The examples she cites, linked in a YouTube video, don't actually seem to make light of rape, unless simply using the word "rape" in a joke counts, which it really shouldn't. Context matters, after all. But let's assume these prime time shows contain vulgar, disparaging jokes about rape victims. Reading the opening paragraph of the piece got me thinking about how you could demonstrate scientifically that offensive comedy might encourage someone to commit rape or make the public less critical of it. Plank cites a handful of studies which claim to find a link between the two, but after looking up the research, the association seems awfully flimsy.

The social sciences are plagued by a number of well known problems. They are regularly criticized for not being rigorous enough. The results of research in these fields are often highly subjective and difficult to quantify, to the point that researchers in other fields want the National Science Foundation to stop funding social science research. In addition, social scientists have been accused of being ideologically biased and engaging in group think--by other social scientists. These studies of the link between humor and rape culture are perfect examples of why the social sciences have a credibility issue.

In her piece, Plank cites four such studies, all self-reported surveys conducted on college campuses. Studies of this kind are problematic for several reasons. They're usually small surveys of college students, so the results can't necessarily be applied to a wider population, all American men in this case. And...they're surveys. The results are only reliable if the surveys filled out by the study participants are accurate, which the researchers have no way of confirming. They can't determine if sitcoms "normalize the behavior of rapists," as Plank argues. They know this, too. The authors of the first paper Plank cites admit that "our research does not provide conclusive evidence that exposure to sexist jokes results in an increase in the occurrence of actual rapes." The authors also concede that men respond differently to sexist jokes as they age; the older they get, the less likely they are to appreciate sexist humor. Plank mentions neither of these important qualifications her article.

But the limited usefulness of these studies isn't the only problem. For many years, the reported number of rape cases has been declining. Some experts have questioned the dramatic decline in the statistics, claiming that many rape cases are never reported. But as the downward trend continues and women become more willing to work with law enforcement, it's likely that the trend is real.

This is really good news, but it also debunks the feminist argument that humor on television is normalizing rape, since it's really difficult to normalize a crime that is drastically declining. In fact, given the available evidence (and a research grant), I could probably crank out a study showing that rape jokes on TV reinforce society's growing disdain for rape.

I'm only being mildly cynical when I say that. Research suggests that one of humor's functions is to relieve anxiety. Life is often painful and unpredictable, and one of the ways we deal with that fact is by laughing about it. So maybe Plank is correct to link comedy and rape but she has the relationship backwards. Rape and other violent crimes are unfortunate parts of life. And while we don't approve of them, we deal with them in part by making jokes, sometimes even offensive jokes.

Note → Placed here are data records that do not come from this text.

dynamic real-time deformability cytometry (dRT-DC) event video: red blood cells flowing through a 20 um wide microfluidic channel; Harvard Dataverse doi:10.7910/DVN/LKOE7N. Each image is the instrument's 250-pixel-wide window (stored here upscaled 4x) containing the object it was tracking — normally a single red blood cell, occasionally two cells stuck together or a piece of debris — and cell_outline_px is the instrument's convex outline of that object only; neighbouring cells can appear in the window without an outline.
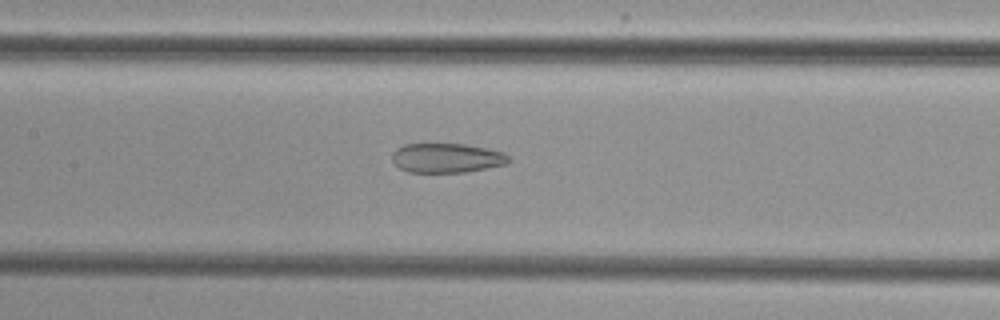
{"species": "common noctule bat (a hibernating species)", "species_latin": "Nyctalus noctula", "temperature_condition": "cold", "stored_images_in_passage": 39, "camera_frame_rate_fps": 3000, "um_per_image_px": 0.085, "animal": {"sex": "female", "body_mass_g": 29.2, "forearm_length_mm": 56.3}, "frame": {"image": 1, "passage_image": 15, "time_ms": 4.667, "image_size_px": [1000, 320], "cell_outline_px": [[512, 160], [508, 164], [464, 172], [408, 172], [400, 168], [392, 160], [392, 152], [396, 148], [404, 144], [464, 144], [504, 152]], "centroid_in_image_um": [37.97, 13.43], "position_along_channel_um": 169.4, "area_um2": 20.0}}
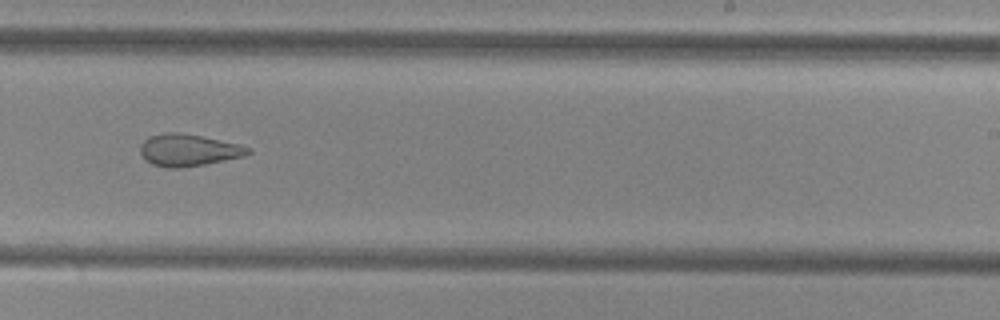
{"frame": {"image": 2, "passage_image": 23, "time_ms": 7.333, "image_size_px": [1000, 320], "cell_outline_px": [[252, 152], [244, 156], [204, 164], [180, 168], [168, 168], [152, 164], [144, 160], [140, 152], [140, 144], [148, 136], [164, 132], [180, 132], [240, 144], [252, 148]], "centroid_in_image_um": [15.99, 12.75], "position_along_channel_um": 273.0, "area_um2": 20.23}}
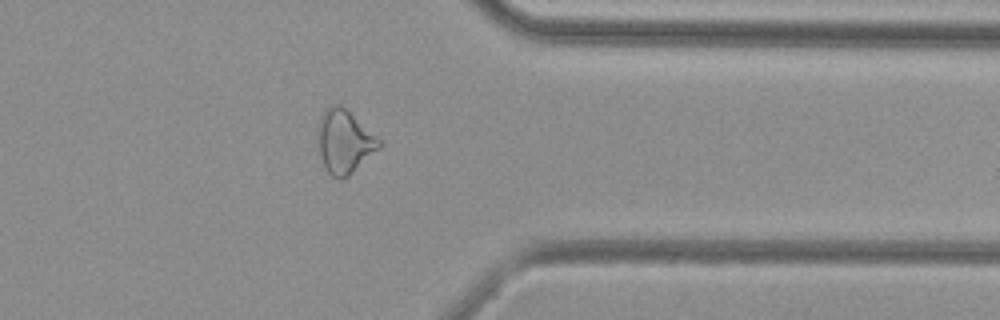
{"frame": {"image": 3, "passage_image": 32, "time_ms": 10.333, "image_size_px": [1000, 320], "cell_outline_px": [[384, 144], [380, 148], [344, 180], [340, 180], [332, 176], [328, 172], [324, 164], [320, 152], [320, 116], [324, 108], [332, 104], [340, 104], [376, 136]], "centroid_in_image_um": [29.3, 12.05], "position_along_channel_um": 382.1, "area_um2": 22.14}}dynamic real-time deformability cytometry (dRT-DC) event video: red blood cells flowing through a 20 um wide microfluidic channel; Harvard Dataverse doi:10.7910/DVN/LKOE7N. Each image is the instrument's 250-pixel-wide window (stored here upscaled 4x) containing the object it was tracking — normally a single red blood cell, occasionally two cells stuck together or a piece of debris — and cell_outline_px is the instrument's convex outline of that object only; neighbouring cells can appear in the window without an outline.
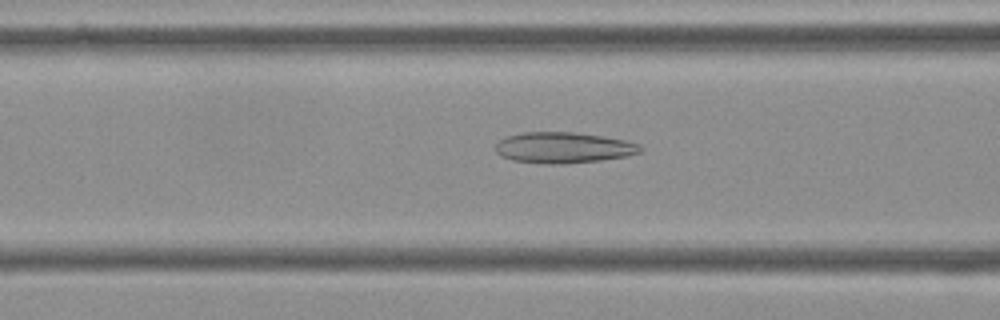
{"species": "Egyptian fruit bat (a non-hibernating species)", "species_latin": "Rousettus aegyptiacus", "temperature_condition": "cold", "stored_images_in_passage": 55, "camera_frame_rate_fps": 3000, "um_per_image_px": 0.085, "frame": {"image": 1, "passage_image": 21, "time_ms": 6.667, "image_size_px": [1000, 320], "cell_outline_px": [[644, 148], [640, 152], [624, 156], [600, 160], [564, 164], [544, 164], [512, 160], [500, 156], [496, 152], [496, 144], [500, 140], [508, 136], [524, 132], [572, 132], [604, 136], [624, 140], [640, 144]], "centroid_in_image_um": [47.88, 12.55], "position_along_channel_um": 118.7, "area_um2": 26.07}}
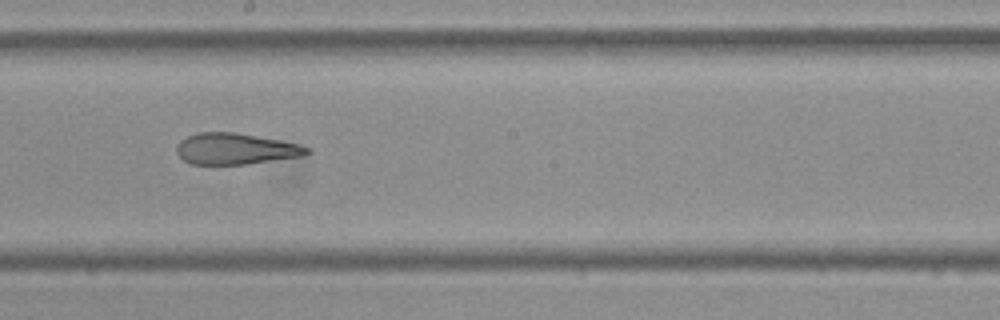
{"frame": {"image": 2, "passage_image": 30, "time_ms": 9.667, "image_size_px": [1000, 320], "cell_outline_px": [[312, 152], [304, 156], [248, 164], [192, 164], [184, 160], [176, 152], [176, 144], [180, 140], [196, 132], [236, 132], [280, 140], [296, 144], [308, 148]], "centroid_in_image_um": [20.01, 12.65], "position_along_channel_um": 228.2, "area_um2": 23.76}}
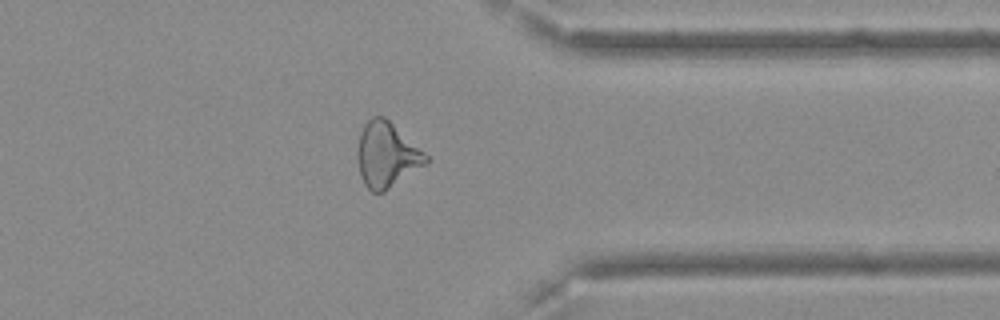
{"frame": {"image": 3, "passage_image": 43, "time_ms": 14.0, "image_size_px": [1000, 320], "cell_outline_px": [[432, 160], [384, 192], [372, 192], [364, 184], [360, 172], [356, 156], [356, 152], [360, 132], [364, 124], [372, 116], [384, 116], [424, 152]], "centroid_in_image_um": [32.85, 13.17], "position_along_channel_um": 378.5, "area_um2": 25.89}, "authors_computed_cell_mechanics": {"area_um2": 26.7036, "velocity_mm_per_s": 3.6385, "shape_relaxation_time_tau1_ms": null, "shape_relaxation_time_tau2_ms": 2.3082, "deformation_change_tau1": null, "deformation_change_tau2": 0.1181}}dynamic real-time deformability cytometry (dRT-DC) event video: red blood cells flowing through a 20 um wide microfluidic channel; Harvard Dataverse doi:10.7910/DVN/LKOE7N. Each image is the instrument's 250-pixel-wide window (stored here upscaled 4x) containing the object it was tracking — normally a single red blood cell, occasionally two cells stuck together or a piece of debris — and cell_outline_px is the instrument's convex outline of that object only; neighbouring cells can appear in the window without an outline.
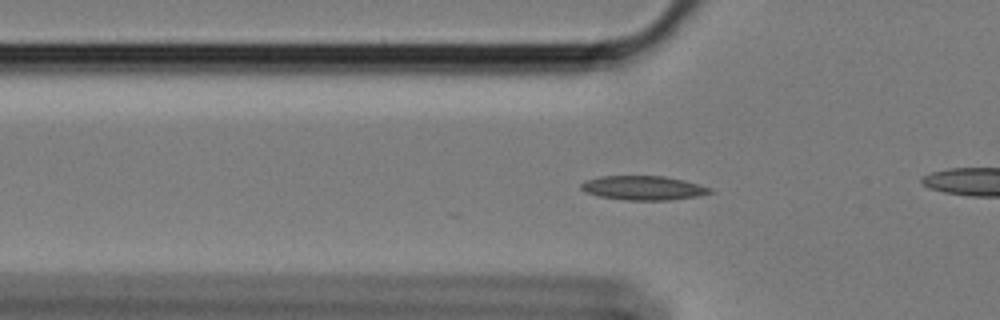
{"species": "Egyptian fruit bat (a non-hibernating species)", "species_latin": "Rousettus aegyptiacus", "temperature_condition": "cold", "stored_images_in_passage": 60, "camera_frame_rate_fps": 3000, "um_per_image_px": 0.085, "animal": {"sex": "female"}, "frame": {"image": 1, "passage_image": 19, "time_ms": 6.0, "image_size_px": [1000, 320], "cell_outline_px": [[712, 192], [700, 196], [668, 200], [624, 200], [600, 196], [584, 192], [580, 188], [580, 184], [584, 180], [600, 176], [664, 176], [684, 180], [712, 188]], "centroid_in_image_um": [54.66, 15.97], "position_along_channel_um": 71.1, "area_um2": 18.26}}
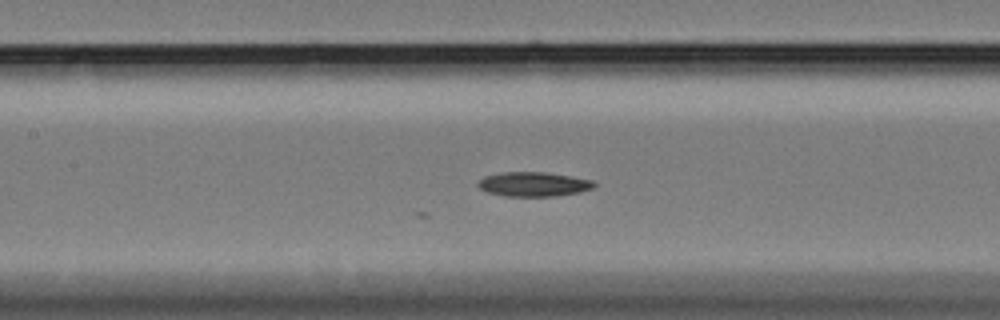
{"frame": {"image": 2, "passage_image": 27, "time_ms": 8.667, "image_size_px": [1000, 320], "cell_outline_px": [[596, 184], [592, 188], [580, 192], [556, 196], [504, 196], [488, 192], [480, 188], [476, 184], [484, 176], [504, 172], [548, 172], [592, 180]], "centroid_in_image_um": [45.35, 15.65], "position_along_channel_um": 162.1, "area_um2": 16.47}}
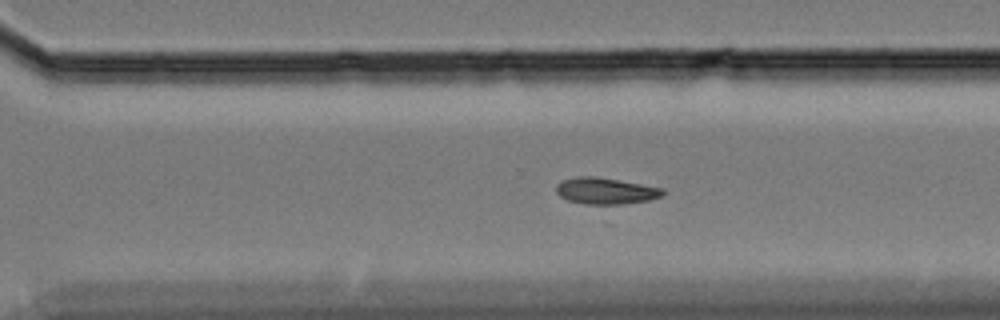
{"frame": {"image": 3, "passage_image": 41, "time_ms": 13.333, "image_size_px": [1000, 320], "cell_outline_px": [[664, 192], [660, 196], [648, 200], [608, 208], [604, 208], [584, 204], [568, 200], [560, 196], [556, 192], [556, 184], [560, 180], [576, 176], [596, 176], [664, 188]], "centroid_in_image_um": [51.44, 16.27], "position_along_channel_um": 319.2, "area_um2": 17.22}}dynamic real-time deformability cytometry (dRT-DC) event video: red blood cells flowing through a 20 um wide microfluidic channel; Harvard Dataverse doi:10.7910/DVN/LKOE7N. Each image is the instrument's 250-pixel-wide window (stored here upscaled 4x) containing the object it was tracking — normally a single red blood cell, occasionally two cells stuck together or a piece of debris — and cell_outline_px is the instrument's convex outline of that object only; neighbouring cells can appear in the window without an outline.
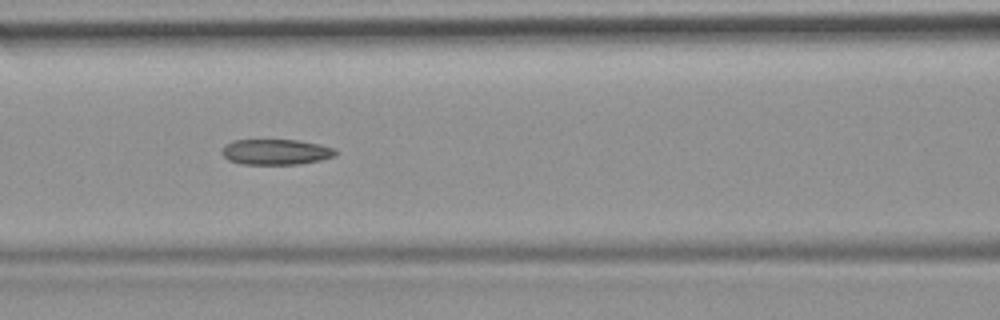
{"species": "common noctule bat (a hibernating species)", "species_latin": "Nyctalus noctula", "temperature_condition": "room temperature", "stored_images_in_passage": 52, "camera_frame_rate_fps": 3000, "um_per_image_px": 0.085, "animal": {"sex": "female", "body_mass_g": 19.9}, "frame": {"image": 1, "passage_image": 23, "time_ms": 7.333, "image_size_px": [1000, 320], "cell_outline_px": [[336, 156], [320, 160], [300, 164], [240, 164], [228, 160], [220, 152], [224, 144], [232, 140], [296, 140], [320, 144], [332, 148], [336, 152]], "centroid_in_image_um": [23.4, 12.91], "position_along_channel_um": 143.2, "area_um2": 16.99}, "authors_computed_cell_mechanics": {"area_um2": 17.7157, "velocity_mm_per_s": 3.8804, "shape_relaxation_time_tau1_ms": null, "shape_relaxation_time_tau2_ms": 8.0859, "deformation_change_tau1": null, "deformation_change_tau2": 0.1742}}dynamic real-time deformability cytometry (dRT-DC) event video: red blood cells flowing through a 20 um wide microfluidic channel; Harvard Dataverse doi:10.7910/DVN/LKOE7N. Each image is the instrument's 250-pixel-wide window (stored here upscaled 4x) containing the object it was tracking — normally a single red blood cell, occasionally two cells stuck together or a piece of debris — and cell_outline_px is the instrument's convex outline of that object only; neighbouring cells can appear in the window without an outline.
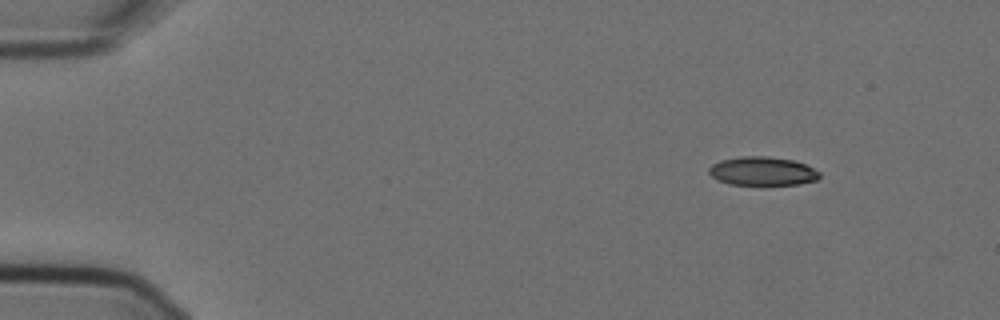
{"species": "Egyptian fruit bat (a non-hibernating species)", "species_latin": "Rousettus aegyptiacus", "temperature_condition": "cold", "stored_images_in_passage": 4, "camera_frame_rate_fps": 3000, "um_per_image_px": 0.085, "animal": {"sex": "female"}, "frame": {"image": 1, "passage_image": 1, "time_ms": 0.0, "image_size_px": [1000, 320], "cell_outline_px": [[820, 176], [816, 180], [800, 184], [728, 184], [716, 180], [708, 172], [708, 168], [712, 164], [720, 160], [744, 156], [768, 156], [792, 160], [804, 164], [820, 172]], "centroid_in_image_um": [64.77, 14.54], "position_along_channel_um": 20.2, "area_um2": 18.38}}
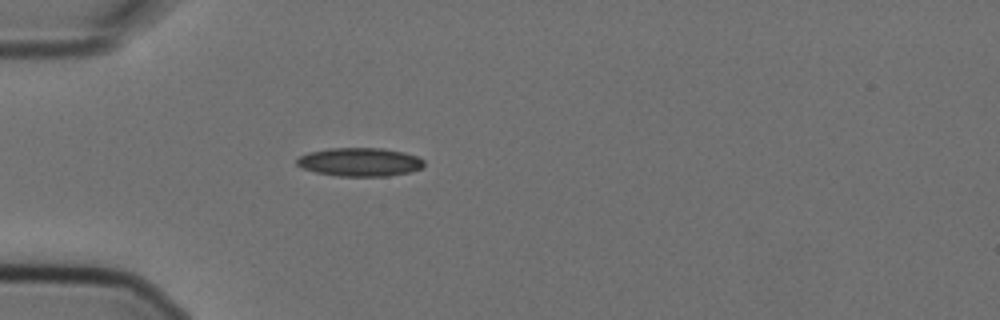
{"frame": {"image": 2, "passage_image": 4, "time_ms": 1.0, "image_size_px": [1000, 320], "cell_outline_px": [[424, 164], [420, 168], [412, 172], [388, 176], [336, 176], [316, 172], [300, 168], [296, 164], [296, 160], [300, 156], [308, 152], [328, 148], [384, 148], [404, 152], [416, 156], [424, 160]], "centroid_in_image_um": [30.57, 13.77], "position_along_channel_um": 54.4, "area_um2": 21.33}}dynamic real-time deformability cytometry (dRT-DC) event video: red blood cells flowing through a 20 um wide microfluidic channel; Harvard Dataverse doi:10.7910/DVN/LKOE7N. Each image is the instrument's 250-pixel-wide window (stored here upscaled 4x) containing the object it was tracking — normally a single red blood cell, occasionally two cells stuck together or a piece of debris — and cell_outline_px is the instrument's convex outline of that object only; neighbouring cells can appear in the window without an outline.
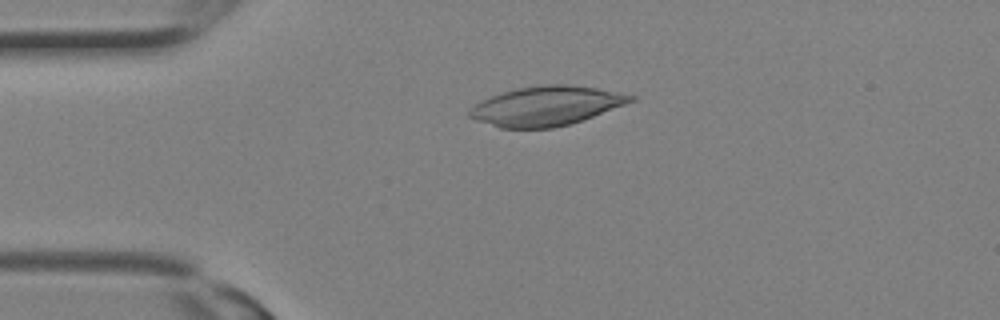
{"species": "Egyptian fruit bat (a non-hibernating species)", "species_latin": "Rousettus aegyptiacus", "temperature_condition": "room temperature", "stored_images_in_passage": 9, "camera_frame_rate_fps": 3000, "um_per_image_px": 0.085, "animal": {"sex": "female"}, "frame": {"image": 1, "passage_image": 7, "time_ms": 2.0, "image_size_px": [1000, 320], "cell_outline_px": [[636, 100], [592, 116], [568, 124], [552, 128], [500, 128], [476, 120], [468, 116], [468, 108], [480, 100], [516, 88], [540, 84], [564, 84], [596, 88], [620, 92], [636, 96]], "centroid_in_image_um": [46.39, 9.0], "position_along_channel_um": 38.6, "area_um2": 36.82}}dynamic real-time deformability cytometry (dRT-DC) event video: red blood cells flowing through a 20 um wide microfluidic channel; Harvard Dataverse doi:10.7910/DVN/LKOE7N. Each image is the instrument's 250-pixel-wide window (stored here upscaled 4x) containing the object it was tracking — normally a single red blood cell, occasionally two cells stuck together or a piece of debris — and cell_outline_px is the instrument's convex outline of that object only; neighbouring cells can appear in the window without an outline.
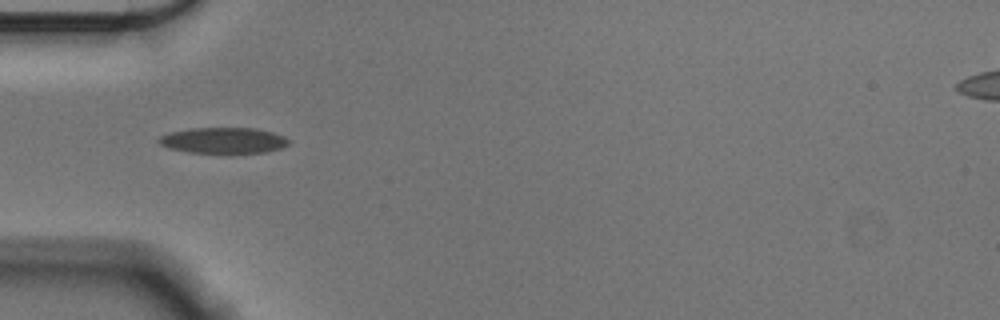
{"species": "Egyptian fruit bat (a non-hibernating species)", "species_latin": "Rousettus aegyptiacus", "temperature_condition": "cold", "stored_images_in_passage": 15, "camera_frame_rate_fps": 3000, "um_per_image_px": 0.085, "animal": {"sex": "male"}, "frame": {"image": 1, "passage_image": 1, "time_ms": 0.0, "image_size_px": [1000, 320], "cell_outline_px": [[292, 140], [288, 144], [280, 148], [264, 152], [188, 152], [168, 148], [160, 144], [156, 140], [160, 136], [168, 132], [192, 128], [256, 128], [272, 132], [284, 136]], "centroid_in_image_um": [18.97, 11.92], "position_along_channel_um": 66.0, "area_um2": 19.48}}
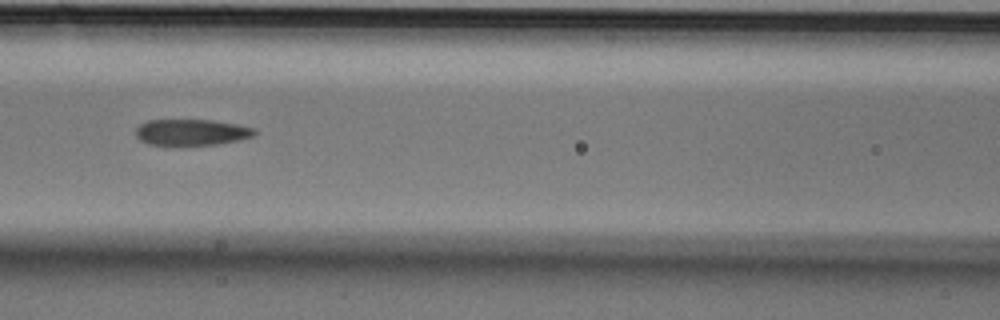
{"frame": {"image": 2, "passage_image": 8, "time_ms": 2.333, "image_size_px": [1000, 320], "cell_outline_px": [[256, 132], [252, 136], [240, 140], [216, 144], [172, 148], [148, 144], [140, 140], [136, 136], [136, 128], [140, 124], [148, 120], [212, 120], [236, 124], [252, 128]], "centroid_in_image_um": [16.2, 11.29], "position_along_channel_um": 150.4, "area_um2": 18.73}}
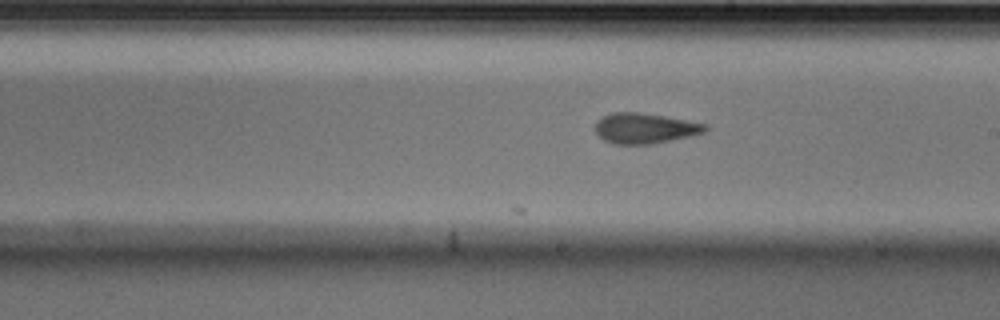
{"frame": {"image": 3, "passage_image": 15, "time_ms": 4.667, "image_size_px": [1000, 320], "cell_outline_px": [[708, 128], [704, 132], [692, 136], [652, 144], [612, 144], [604, 140], [596, 132], [596, 120], [600, 116], [612, 112], [640, 112], [664, 116], [708, 124]], "centroid_in_image_um": [54.8, 10.9], "position_along_channel_um": 234.2, "area_um2": 19.65}}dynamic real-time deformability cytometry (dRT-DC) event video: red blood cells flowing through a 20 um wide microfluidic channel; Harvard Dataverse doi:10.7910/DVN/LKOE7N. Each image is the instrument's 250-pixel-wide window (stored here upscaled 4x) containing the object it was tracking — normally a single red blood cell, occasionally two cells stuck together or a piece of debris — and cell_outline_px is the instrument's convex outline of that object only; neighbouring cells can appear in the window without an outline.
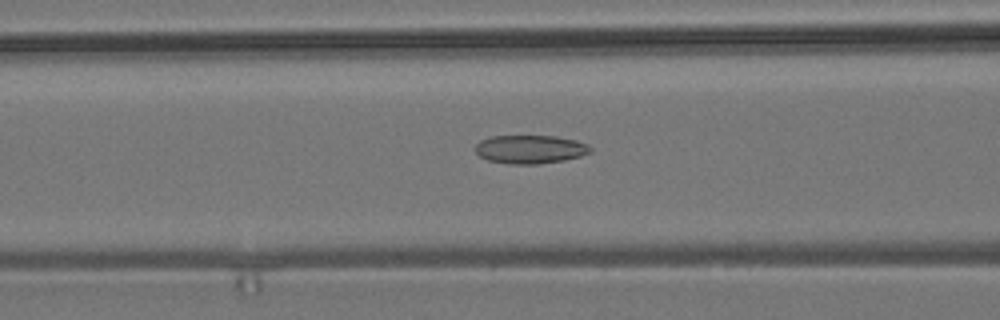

Rape is a terrible crime and it shouldn't be trivialized. But if anyone is trivializing it, it's the people who perpetuate this silly idea that Americans don't take rape seriously because of what they see on TV. It's certainly true that the media we consume can affect how we view the world. But similar to the people who blame school shootings on video games and childhood obesity on junk food advertising, feminists are giving television way too much credit for a crime with a variety of complex causes.